## EXTRACT:
######

BREATHING IN KABWE

Funded in part by the Mortimer-Hays Brandeis Traveling Fellowship, I traveled to Kabwe, Zambia to photograph the effects of lead pollution on the local population. In preparing for the trip, and especially during my stay there, the initial idea evolved to include not only an illustrated essay about people living in an entirely lead-tainted environment but also a deconstruction of the act of photographing the Other as well.

That is, throughout the months I lived in Kabwe I was only too aware of myself, and my own cultural positioning that constituted a very powerful filter through which I viewed things. My own biases that I came to know or became more aware of were just too close to the surface, and they often intervened in the work. No matter how liberal my attitudes, I could not disregard the presence of a multi-layered, almost unbridgeable gap between the Kabweans I lived with and myself. In their eyes, and even because of their own biases, I was merely a visitor, a passerby with a fancy camera who never had to deal with the problems of sheer survival to the extent they did. For the most part I did not feel comfortable photographing and was hesitant to comment on something I did not fully understand. I was stiff, almost mechanical, fearing to cross the line and offend my hosts.

######

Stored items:
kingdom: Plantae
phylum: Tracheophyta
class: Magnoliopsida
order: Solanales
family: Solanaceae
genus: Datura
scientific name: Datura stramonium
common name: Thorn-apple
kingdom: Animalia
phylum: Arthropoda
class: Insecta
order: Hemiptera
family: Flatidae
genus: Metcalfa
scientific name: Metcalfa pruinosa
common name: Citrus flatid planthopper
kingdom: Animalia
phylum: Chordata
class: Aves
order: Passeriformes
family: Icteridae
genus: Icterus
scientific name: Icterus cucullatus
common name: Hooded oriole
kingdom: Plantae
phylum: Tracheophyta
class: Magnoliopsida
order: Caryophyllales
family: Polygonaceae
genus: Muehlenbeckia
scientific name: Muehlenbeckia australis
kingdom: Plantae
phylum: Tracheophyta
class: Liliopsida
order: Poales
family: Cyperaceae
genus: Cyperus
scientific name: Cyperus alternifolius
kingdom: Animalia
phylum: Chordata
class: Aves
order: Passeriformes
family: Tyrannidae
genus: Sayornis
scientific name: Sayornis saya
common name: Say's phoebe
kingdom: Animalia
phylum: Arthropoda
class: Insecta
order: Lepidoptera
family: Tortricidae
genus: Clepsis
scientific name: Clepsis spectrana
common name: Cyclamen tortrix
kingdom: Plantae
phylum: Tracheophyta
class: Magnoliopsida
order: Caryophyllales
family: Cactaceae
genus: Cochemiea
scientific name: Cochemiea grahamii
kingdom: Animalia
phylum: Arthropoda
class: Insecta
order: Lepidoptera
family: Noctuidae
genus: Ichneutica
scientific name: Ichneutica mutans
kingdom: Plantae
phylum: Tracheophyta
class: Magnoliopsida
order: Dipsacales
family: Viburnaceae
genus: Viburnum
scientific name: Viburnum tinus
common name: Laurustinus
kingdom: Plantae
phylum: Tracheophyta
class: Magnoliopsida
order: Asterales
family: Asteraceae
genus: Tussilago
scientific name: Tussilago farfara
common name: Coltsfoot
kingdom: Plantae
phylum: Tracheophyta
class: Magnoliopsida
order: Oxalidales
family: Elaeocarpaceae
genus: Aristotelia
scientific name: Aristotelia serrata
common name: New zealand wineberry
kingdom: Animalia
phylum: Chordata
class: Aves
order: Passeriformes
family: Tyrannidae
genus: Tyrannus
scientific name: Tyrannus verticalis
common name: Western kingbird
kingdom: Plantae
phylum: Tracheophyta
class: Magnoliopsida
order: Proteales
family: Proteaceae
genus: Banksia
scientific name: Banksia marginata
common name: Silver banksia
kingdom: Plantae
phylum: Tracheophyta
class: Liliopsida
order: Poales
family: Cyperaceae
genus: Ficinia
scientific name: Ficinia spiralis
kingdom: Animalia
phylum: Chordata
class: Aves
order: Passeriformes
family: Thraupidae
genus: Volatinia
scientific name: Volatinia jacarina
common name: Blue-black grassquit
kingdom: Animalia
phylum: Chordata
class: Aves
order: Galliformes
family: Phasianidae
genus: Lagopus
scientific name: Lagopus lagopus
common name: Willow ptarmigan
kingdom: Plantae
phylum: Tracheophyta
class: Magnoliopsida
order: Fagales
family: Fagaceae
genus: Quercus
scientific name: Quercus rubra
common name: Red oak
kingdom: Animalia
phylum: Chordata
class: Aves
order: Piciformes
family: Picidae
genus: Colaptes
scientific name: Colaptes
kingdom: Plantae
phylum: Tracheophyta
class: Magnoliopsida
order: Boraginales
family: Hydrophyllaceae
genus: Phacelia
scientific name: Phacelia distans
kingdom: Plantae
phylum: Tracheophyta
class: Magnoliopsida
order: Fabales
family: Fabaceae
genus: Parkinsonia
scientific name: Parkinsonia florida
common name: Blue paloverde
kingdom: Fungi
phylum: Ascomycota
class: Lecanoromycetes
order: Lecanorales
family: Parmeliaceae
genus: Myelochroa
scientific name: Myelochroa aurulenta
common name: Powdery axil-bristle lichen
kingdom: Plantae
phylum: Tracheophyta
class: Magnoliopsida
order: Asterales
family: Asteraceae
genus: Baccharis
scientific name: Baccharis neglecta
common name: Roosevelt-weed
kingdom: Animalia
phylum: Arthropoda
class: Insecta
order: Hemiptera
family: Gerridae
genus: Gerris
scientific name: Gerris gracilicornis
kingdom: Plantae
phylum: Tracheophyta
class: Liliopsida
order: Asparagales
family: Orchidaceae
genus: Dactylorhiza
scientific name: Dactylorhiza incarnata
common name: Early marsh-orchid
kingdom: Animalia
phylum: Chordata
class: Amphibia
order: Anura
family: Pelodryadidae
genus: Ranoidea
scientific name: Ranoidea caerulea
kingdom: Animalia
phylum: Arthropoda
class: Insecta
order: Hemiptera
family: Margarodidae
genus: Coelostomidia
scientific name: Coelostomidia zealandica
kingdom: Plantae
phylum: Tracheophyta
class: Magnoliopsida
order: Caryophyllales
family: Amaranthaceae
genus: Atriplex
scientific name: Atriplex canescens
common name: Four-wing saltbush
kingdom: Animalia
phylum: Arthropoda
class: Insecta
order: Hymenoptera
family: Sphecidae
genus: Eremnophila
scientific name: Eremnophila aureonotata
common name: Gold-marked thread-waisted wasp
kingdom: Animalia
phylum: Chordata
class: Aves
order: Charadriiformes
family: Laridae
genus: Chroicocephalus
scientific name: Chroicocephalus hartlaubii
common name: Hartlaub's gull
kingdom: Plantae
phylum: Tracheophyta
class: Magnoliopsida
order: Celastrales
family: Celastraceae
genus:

######

## PARTS OF THE EXERCISE:
1. Answer these questions using the Kabwe essay.
(a) Which fellowship partly funded the trip to Kabwe?
(b) What did the writer travel to Kabwe to photograph?
(c) In the eyes of the Kabweans, what was the writer?
2. Transcribe the part of the Kabwe essay starting with "Funded in part" and going on through "Other as well.".
Rely only on the text about Kabwe to complete the tasks.

## RESULTS FOR EACH TASK:
1.
(a) The Mortimer-Hays Brandeis Traveling Fellowship.
(b) The effects of lead pollution on the local population.
(c) Merely a visitor, a passerby with a fancy camera who never had to deal with the problems of sheer survival to the extent they did.

2.
Funded in part by the Mortimer-Hays Brandeis Traveling Fellowship, I traveled to Kabwe, Zambia to photograph the effects of lead pollution on the local population. In preparing for the trip, and especially during my stay there, the initial idea evolved to include not only an illustrated essay about people living in an entirely lead-tainted environment but also a deconstruction of the act of photographing the Other as well.